Extracted records:
---

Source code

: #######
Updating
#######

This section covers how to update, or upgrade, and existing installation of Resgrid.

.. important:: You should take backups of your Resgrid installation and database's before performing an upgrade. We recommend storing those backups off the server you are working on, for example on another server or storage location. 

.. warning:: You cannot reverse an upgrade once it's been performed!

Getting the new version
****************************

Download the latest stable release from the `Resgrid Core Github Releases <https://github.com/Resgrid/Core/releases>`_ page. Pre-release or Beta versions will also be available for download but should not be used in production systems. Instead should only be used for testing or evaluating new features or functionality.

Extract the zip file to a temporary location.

---

ACTIVITY: For this exercise, restate every record word for word.

TASK ANSWER:
Source code

: #######
Updating
#######

This section covers how to update, or upgrade, and existing installation of Resgrid.

.. important:: You should take backups of your Resgrid installation and database's before performing an upgrade. We recommend storing those backups off the server you are working on, for example on another server or storage location. 

.. warning:: You cannot reverse an upgrade once it's been performed!

Getting the new version
****************************

Download the latest stable release from the `Resgrid Core Github Releases <https://github.com/Resgrid/Core/releases>`_ page. Pre-release or Beta versions will also be available for download but should not be used in production systems. Instead should only be used for testing or evaluating new features or functionality.

Extract the zip file to a temporary location.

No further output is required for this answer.